Lying Vs Telling The Truth In Relationships
Apart from the obvious and well meaning secrets such as Christmas, birthday presents, or the planning of a surprise party, keeping secrets from your partner can only lead to a breaking down of the trust in that relationship. What might seem small and insignificant secrets to you could end up blossoming into big secrets which have a bearing on your relationship.
Like lying, keeping small secrets gets you in the habit of hiding things from your partner and it is an easy lead in to lies on a larger scale. A tit for tat situation often occurs in relationships where one person will keep a secret that the other person then finds out about. There is such a thing as being too suspicious, which can lead to your partner rallying against your position and actually doing the thing you suspect of them.

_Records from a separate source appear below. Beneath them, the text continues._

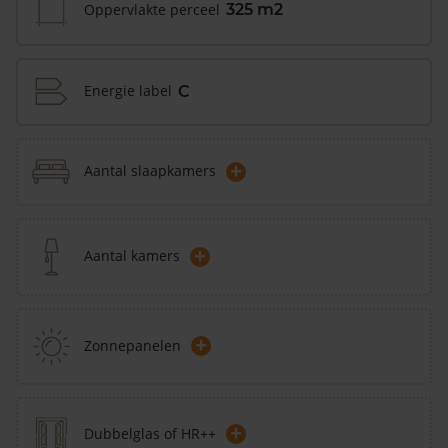
Oppervlakte perceel
325 m2
Energie label
C
+
Aantal slaapkamers
+
Aantal kamers
+
Zonnepanelen
+
Dubbelglas of HR++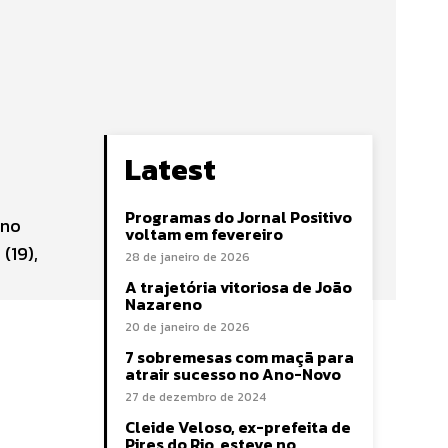
Latest
Programas do Jornal Positivo
 no
voltam em fevereiro
(19),
28 de janeiro de 2026
A trajetória vitoriosa de João
Nazareno
20 de janeiro de 2026
7 sobremesas com maçã para
atrair sucesso no Ano-Novo
8
27 de dezembro de 2024
Cleide Veloso, ex-prefeita de
Pires do Rio, esteve no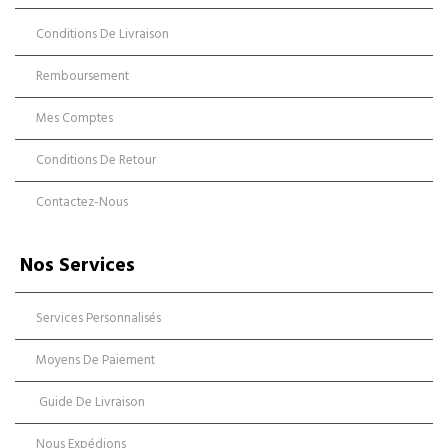
Conditions De Livraison
Remboursement
Mes Comptes
Conditions De Retour
Contactez-Nous
Nos Services
Services Personnalisés
Moyens De Paiement
Guide De Livraison
Nous Expédions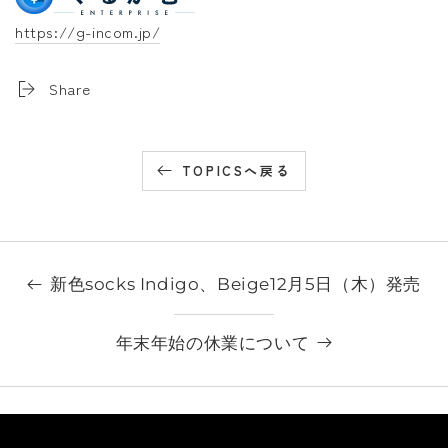
https://g-incom.jp/
Share
TOPICSへ戻る
新色socks Indigo、Beige12月5日（木）発売
年末年始の休業について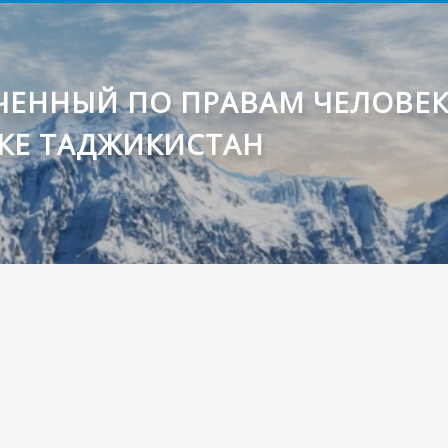
ЕННЫЙ ПО ПРАВАМ ЧЕЛОВЕ
КЕ ТАДЖИКИСТАН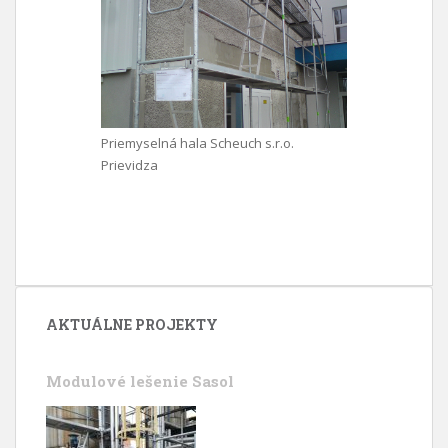
Priemyselná hala Scheuch s.r.o.
Prievidza
AKTUÁLNE PROJEKTY
Modulové lešenie Sasol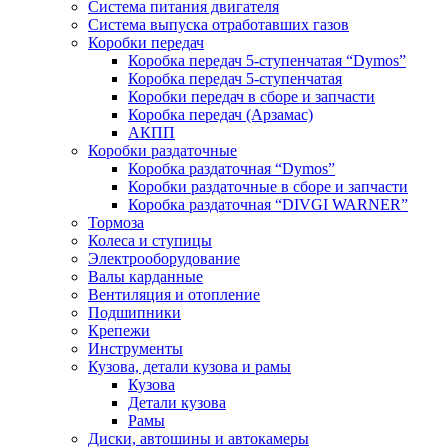
Система питания двигателя
Система выпуска отработавших газов
Коробки передач
Коробка передач 5-ступенчатая “Dymos”
Коробка передач 5-ступенчатая
Коробки передач в сборе и запчасти
Коробка передач (Арзамас)
АКПП
Коробки раздаточные
Коробка раздаточная “Dymos”
Коробки раздаточные в сборе и запчасти
Коробка раздаточная “DIVGI WARNER”
Тормоза
Колеса и ступицы
Электрооборудование
Валы карданные
Вентиляция и отопление
Подшипники
Крепежи
Инструменты
Кузова, детали кузова и рамы
Кузова
Детали кузова
Рамы
Диски, автошины и автокамеры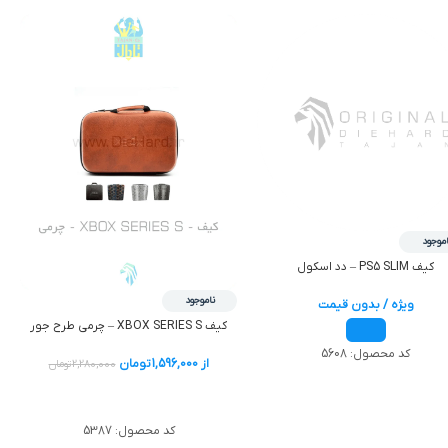
اموجود
کیف PS5 SLIM – دد اسکول
ناموجود
ویژه / بدون قیمت
کیف XBOX SERIES S – چرمی طرح جور
کد محصول:
5608
از
1,596,000
تومان
2,280,000
تومان
اطلاعات بیشتر
کد محصول:
5387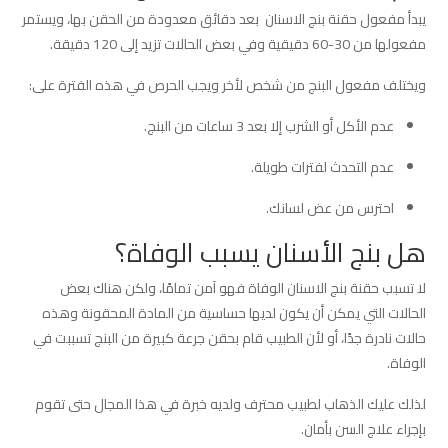
يبدأ مفعول حقنة بنج الاسنان بعد دقائق معدودة من الحقن بها، ويستمر
مفعولها من 30-60 دقيقية وفي بعض الحالات تزيد إلى 120 دقيقة.
ويختلف مفعول البنج من شخص لأخر ويجب الحرص في هذه الفترة على:
عدم الأكل أو الشرب إلا بعد 3 ساعات من البنج.
عدم التحدث لفترات طويلة.
احترس من عض لسانك.
هل بنج الأسنان يسبب الوفاة؟
لا تسبب حقنة بنج الاسنان الوفاة فهو آمن تمامًا، ولكن هناك بعض
الحالات التي يمكن أن يكون لديها حساسية من المادة المحقونة وهذه
حالات نادرة جدًا، أو لأن الطبيب قام بحقن جرعة كبيرة من البنج تسببت في
الوفاة.
لذلك عليك الذهاب لطبيب محترف ولديه خبرة في هذا المجال حتى تقوم
بإجراء علاج السن بأمان.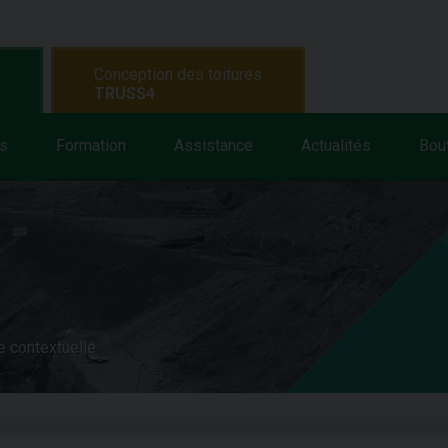
Conception des toitures
TRUSS4
s
Formation
Assistance
Actualités
Bou
e contextuelle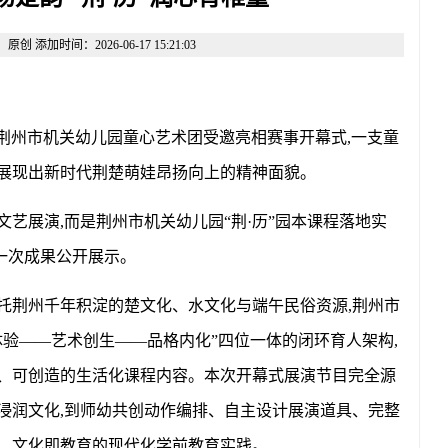
添加时间：2026-06-17 15:21:03
幕,荆州市机关幼儿园童心艺术团受邀亮相赛事开幕式,一支童
分展现出新时代荆楚萌娃昂扬向上的精神面貌。
文艺展演,而是荆州市机关幼儿园“荆·历”园本课程落地实
一次成果公开展示。
托荆州千年积淀的楚文化、水文化与端午民俗资源,荆州市
体验——艺术创生——品格内化”四位一体的闭环育人架构,
究、可创造的生活化课程内容。本次开幕式展演节目完全源
浸润文化,到师幼共创动作编排、自主设计展演道具、完整
长、文化即教育的现代化学前教育实践。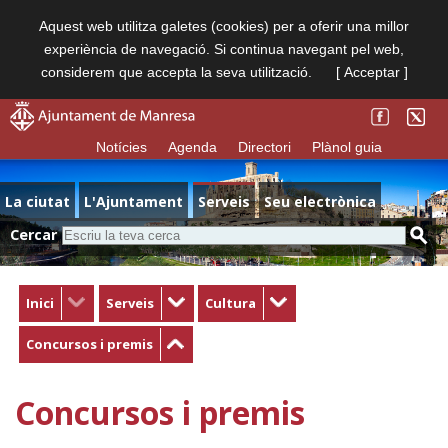
Aquest web utilitza galetes (cookies) per a oferir una millor
experiència de navegació. Si continua navegant pel web,
considerem que accepta la seva utilització.
[ Acceptar ]
Notícies
Agenda
Directori
Plànol guia
La ciutat
L'Ajuntament
Serveis
Seu electrònica
Cercar
Inici
Serveis
Cultura
Concursos i premis
Concursos i premis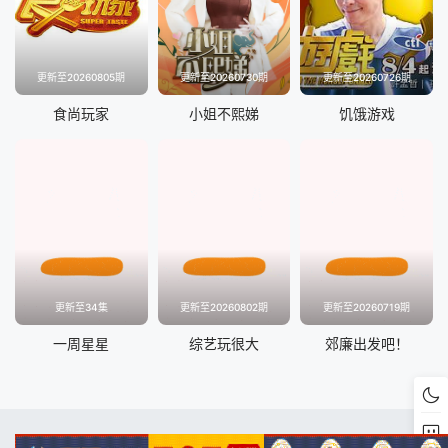
更新至20260805期
更新至20260730期
更新至20260726期
食尚玩家
小姐不熙娣
饥饿游戏
更新至34集
更新至20260802期
更新至20260719期
一周星星
综艺玩很大
郊廉出发吧！
RSS
Baidu
Google
Sogou
底部反馈
QQ交流群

It is a fine line between watching out for signs of lying, and completely mistrusting everything someone does, to the point at which you are virtually hunting for some incriminating evidence. That might seem far-fetched, but suspicion can quite easily develop into a weapon that breaks up a relationship.
How honest and open should you be about your past? I would say completely, but only in small stages. Be careful not to compare anyone from the past to your present partner. No one wants to know that an ex did something better than he does, so that type of honesty, which can only hurt someone, should be avoided. Regaining trust after lies: How can you regain that level of trust and honesty, and try and get it back to what it once was?
It can be a hard slog, as once trust has been broken, it takes a special kind of person to completely forget and blank it from his mind, but it can be done. You both need to go back to square one, and decide as a pair to rebuild the relationship from top to bottom, one step at a time. Trust is not something you can just flick on and off; it has to be earned over time. Allow your partner a chance to redeem himself, and then react to what he actually does, rather than what you think he has done.
Trust and honesty have, and always will be, two essential building blocks of a good relationship. Without them you may as well just give up, so knowing how to foster them, and build both values in to a loving, and caring relationship should be a number one priority. I hope the discussion here will help you in that cause. It's natural to experience anger, jealousy, hurt - even though your mother told you that "a frown doesn't suit your pretty face, Dear!